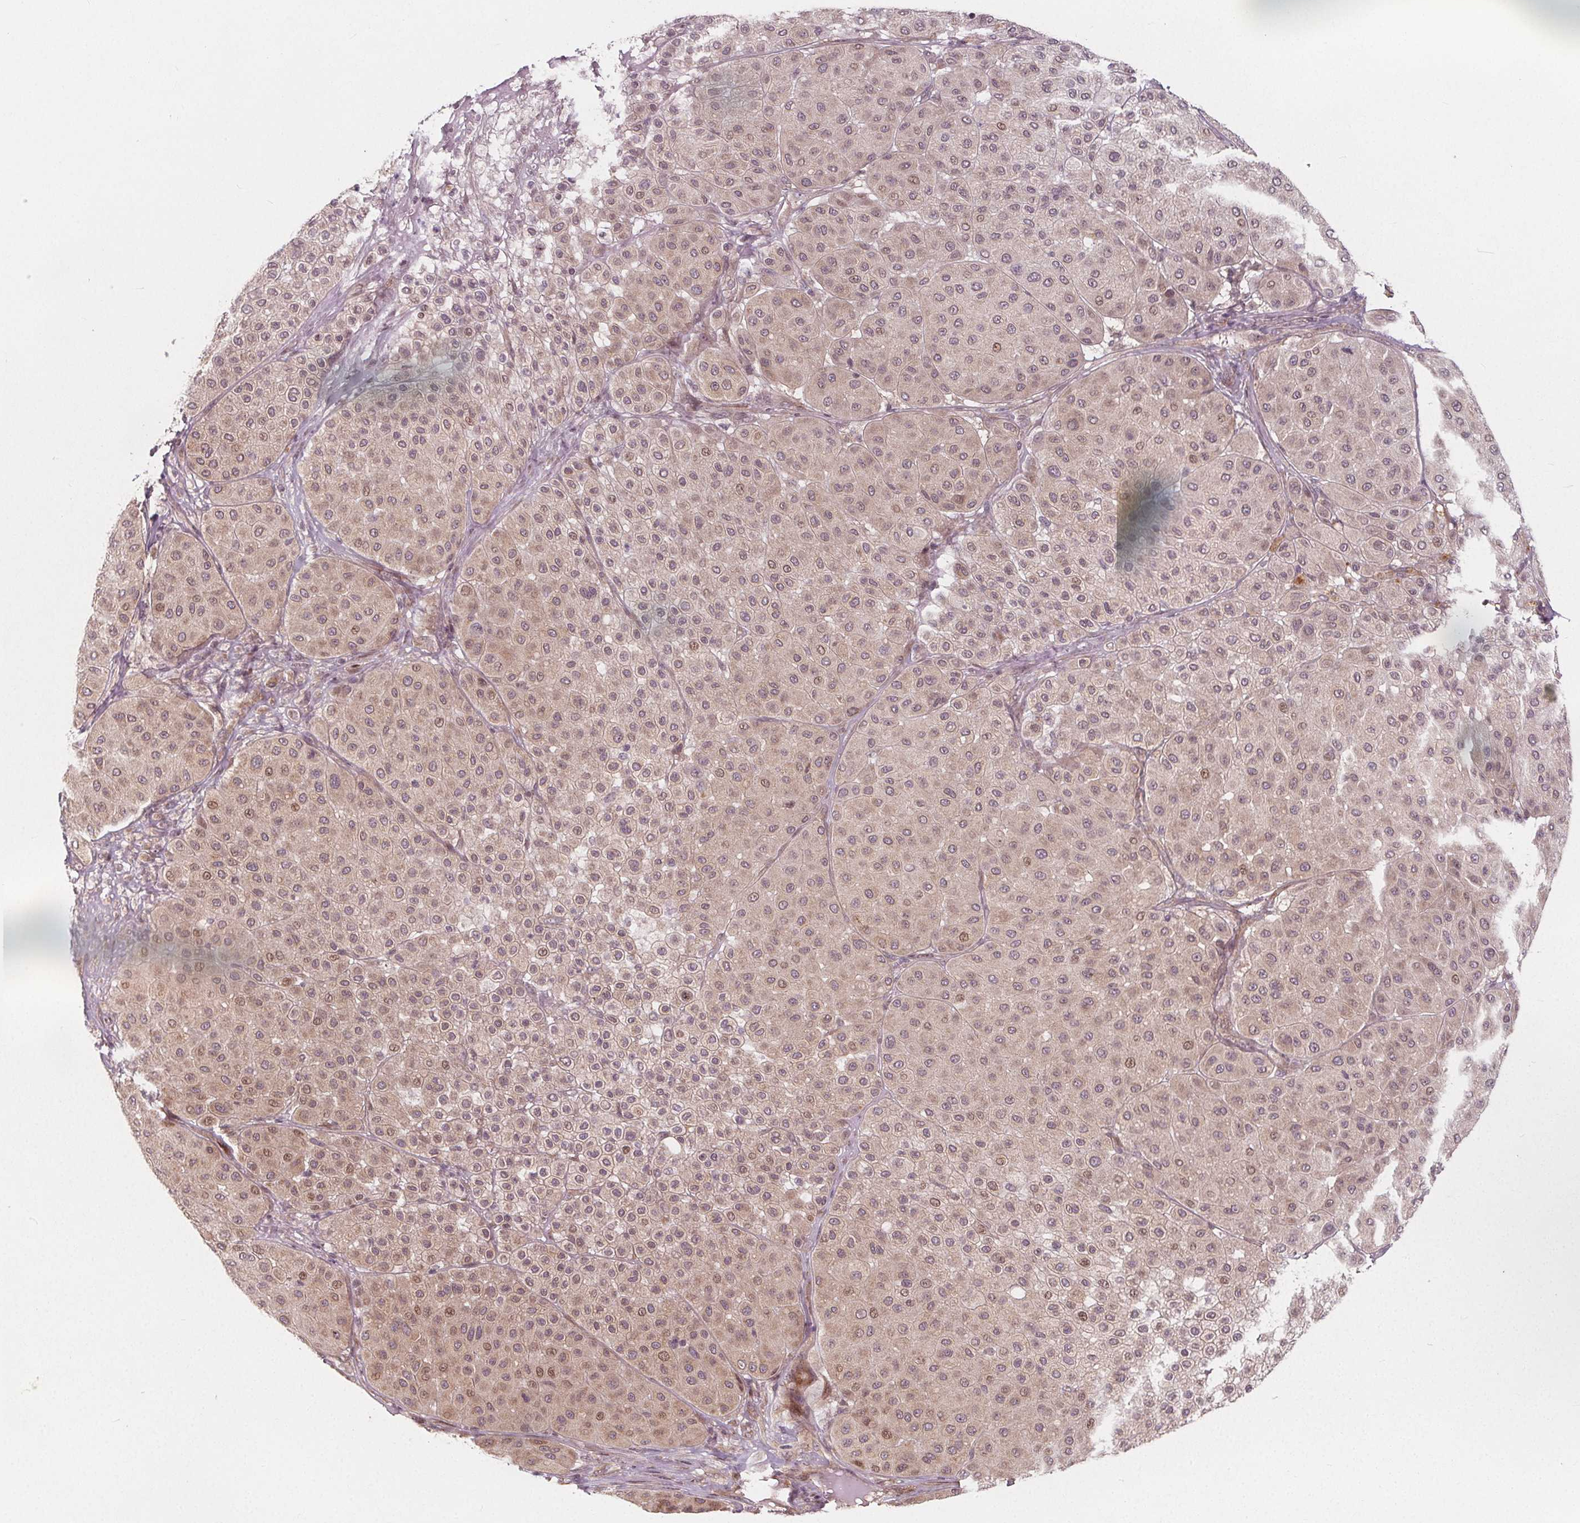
{"staining": {"intensity": "weak", "quantity": ">75%", "location": "cytoplasmic/membranous,nuclear"}, "tissue": "melanoma", "cell_type": "Tumor cells", "image_type": "cancer", "snomed": [{"axis": "morphology", "description": "Malignant melanoma, Metastatic site"}, {"axis": "topography", "description": "Smooth muscle"}], "caption": "IHC (DAB) staining of melanoma demonstrates weak cytoplasmic/membranous and nuclear protein expression in about >75% of tumor cells.", "gene": "AKT1S1", "patient": {"sex": "male", "age": 41}}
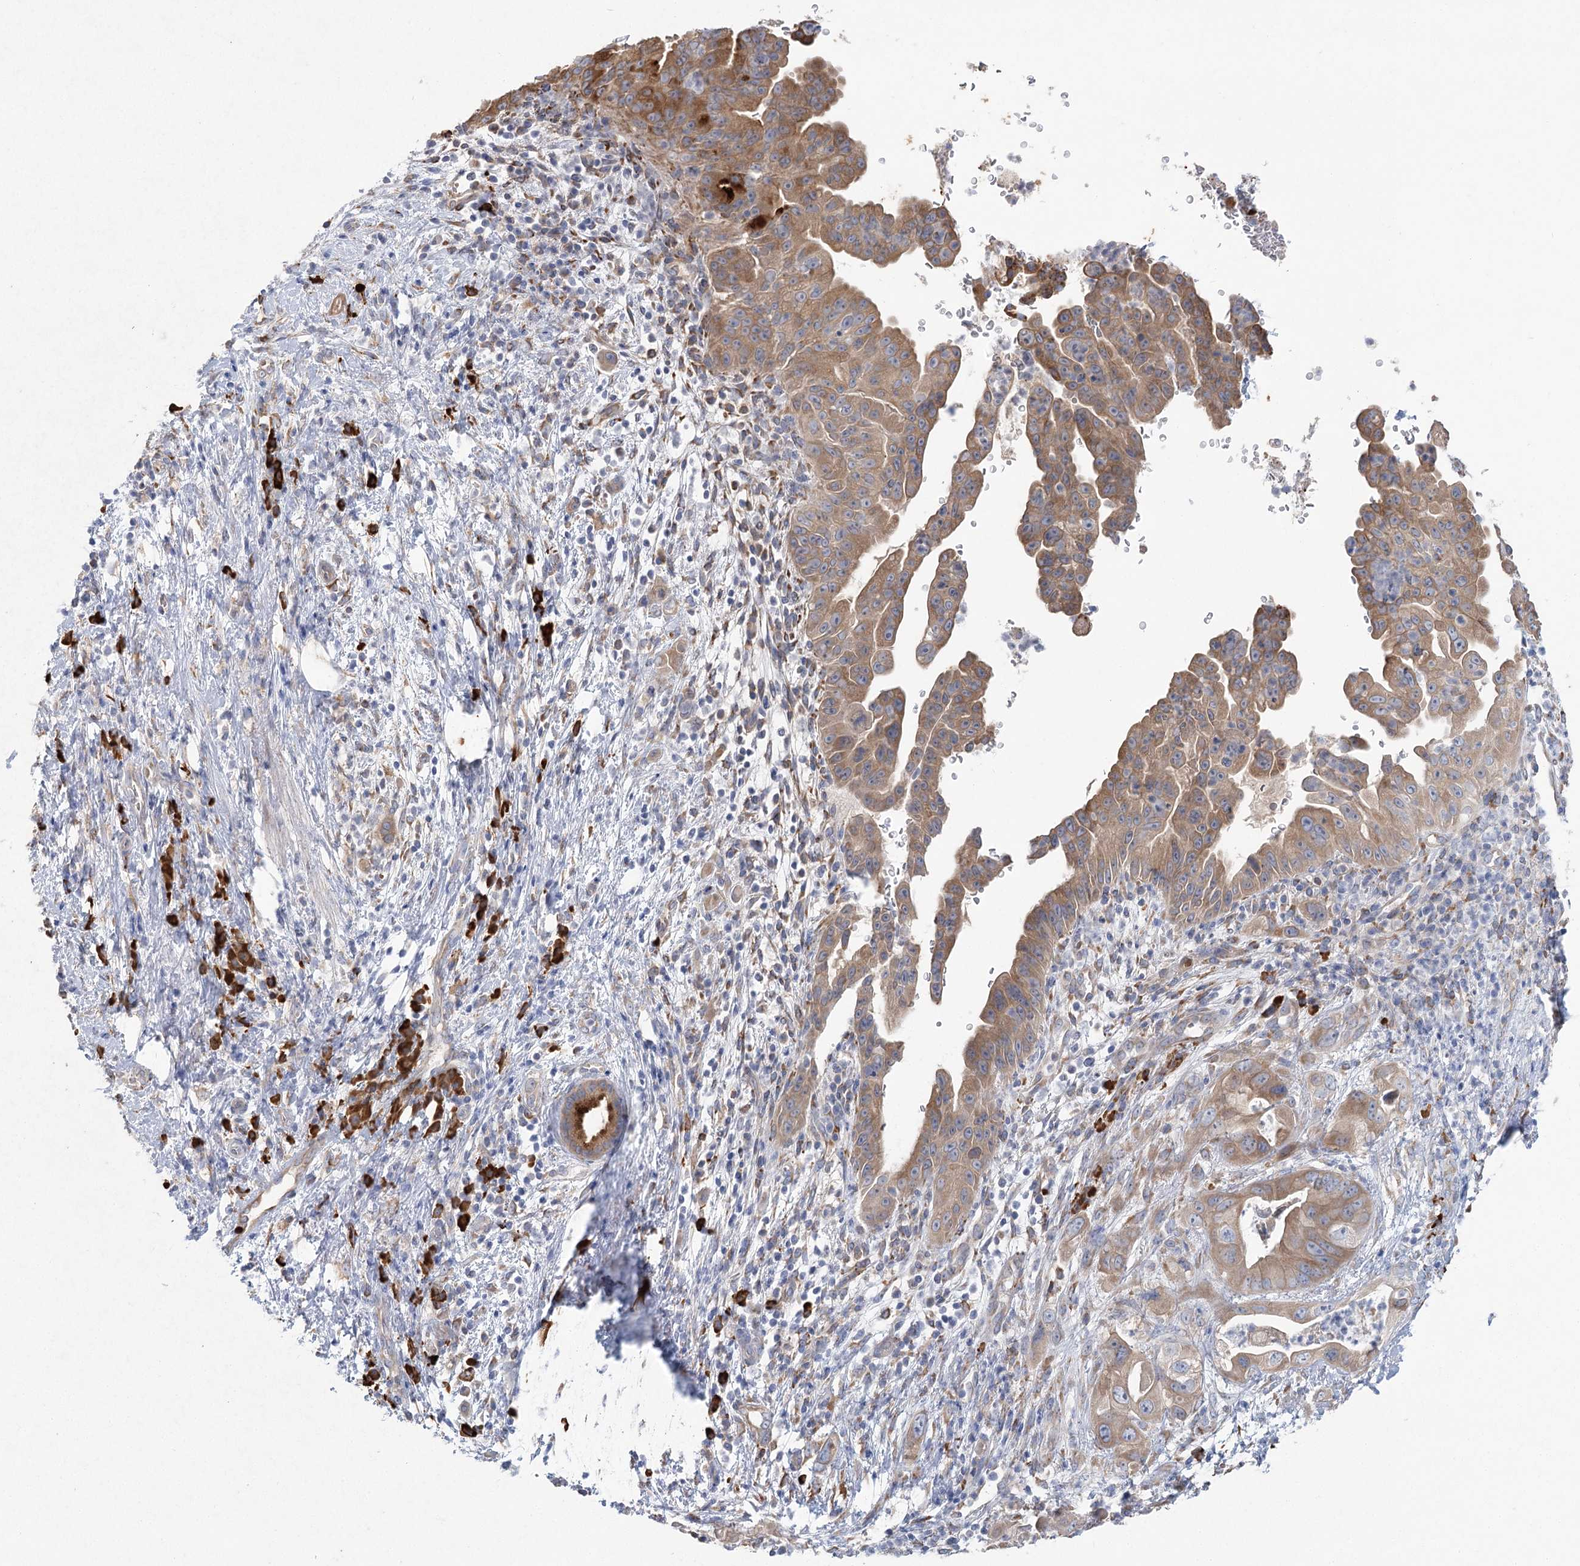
{"staining": {"intensity": "moderate", "quantity": ">75%", "location": "cytoplasmic/membranous"}, "tissue": "pancreatic cancer", "cell_type": "Tumor cells", "image_type": "cancer", "snomed": [{"axis": "morphology", "description": "Adenocarcinoma, NOS"}, {"axis": "topography", "description": "Pancreas"}], "caption": "Immunohistochemistry (IHC) (DAB) staining of pancreatic cancer demonstrates moderate cytoplasmic/membranous protein expression in approximately >75% of tumor cells.", "gene": "METTL24", "patient": {"sex": "female", "age": 78}}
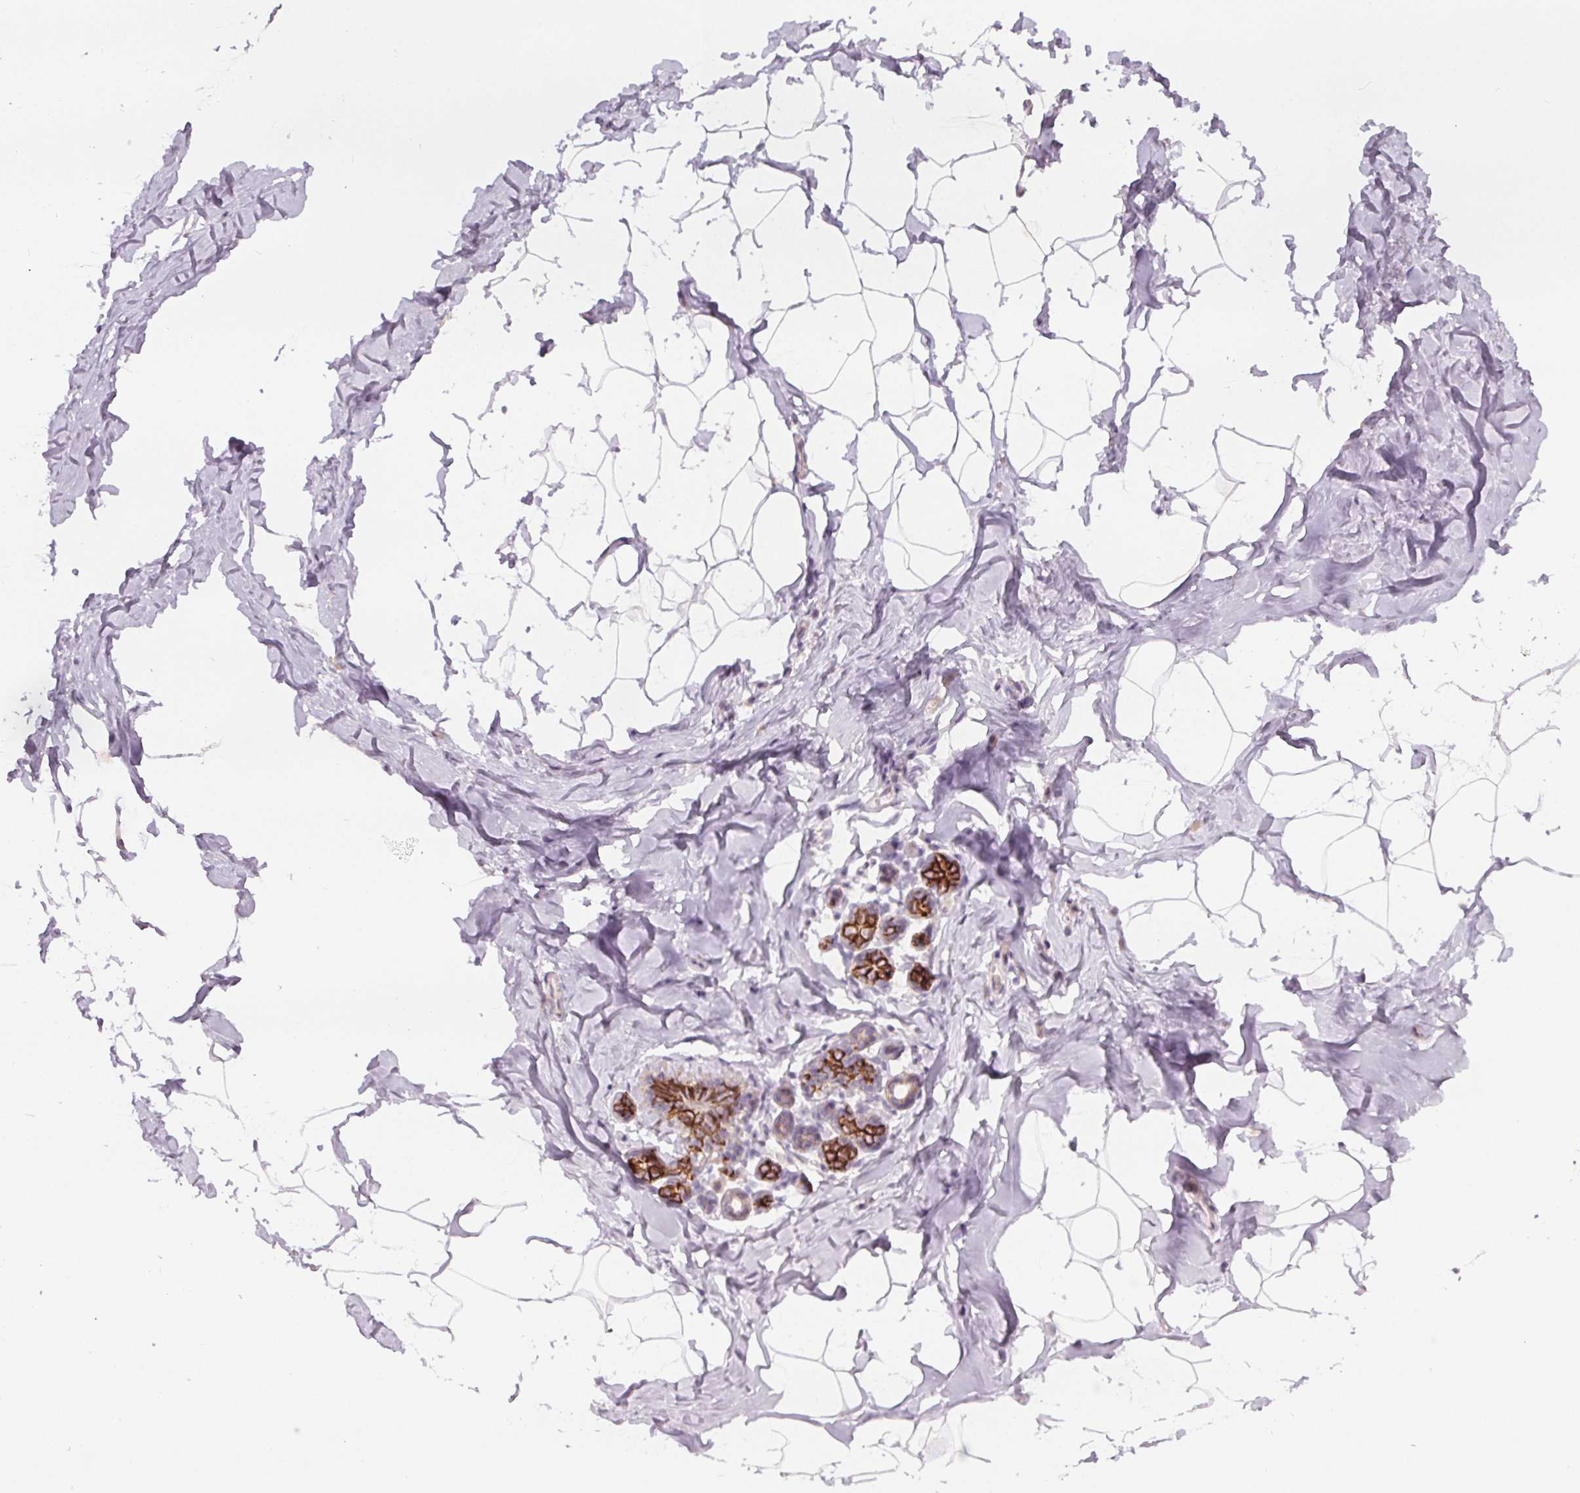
{"staining": {"intensity": "negative", "quantity": "none", "location": "none"}, "tissue": "breast", "cell_type": "Adipocytes", "image_type": "normal", "snomed": [{"axis": "morphology", "description": "Normal tissue, NOS"}, {"axis": "topography", "description": "Breast"}], "caption": "Breast stained for a protein using immunohistochemistry shows no positivity adipocytes.", "gene": "ATP1A1", "patient": {"sex": "female", "age": 32}}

ABOUT THIS EXERCISE =
Show every line of the material that includes the string "female".

OUTPUT OF THE TASK =
{"staining": {"intensity": "moderate", "quantity": ">75%", "location": "cytoplasmic/membranous"}, "tissue": "pancreatic cancer", "cell_type": "Tumor cells", "image_type": "cancer", "snomed": [{"axis": "morphology", "description": "Adenocarcinoma, NOS"}, {"axis": "topography", "description": "Pancreas"}], "caption": "Immunohistochemistry (IHC) (DAB) staining of pancreatic cancer demonstrates moderate cytoplasmic/membranous protein expression in approximately >75% of tumor cells.", "gene": "METTL24", "patient": {"sex": "female", "age": 78}}
{"staining": {"intensity": "negative", "quantity": "none", "location": "none"}, "tissue": "breast", "cell_type": "Adipocytes", "image_type": "normal", "snomed": [{"axis": "morphology", "description": "Normal tissue, NOS"}, {"axis": "topography", "description": "Breast"}], "caption": "Breast stained for a protein using immunohistochemistry shows no positivity adipocytes.", "gene": "ATP1A1", "patient": {"sex": "female", "age": 32}}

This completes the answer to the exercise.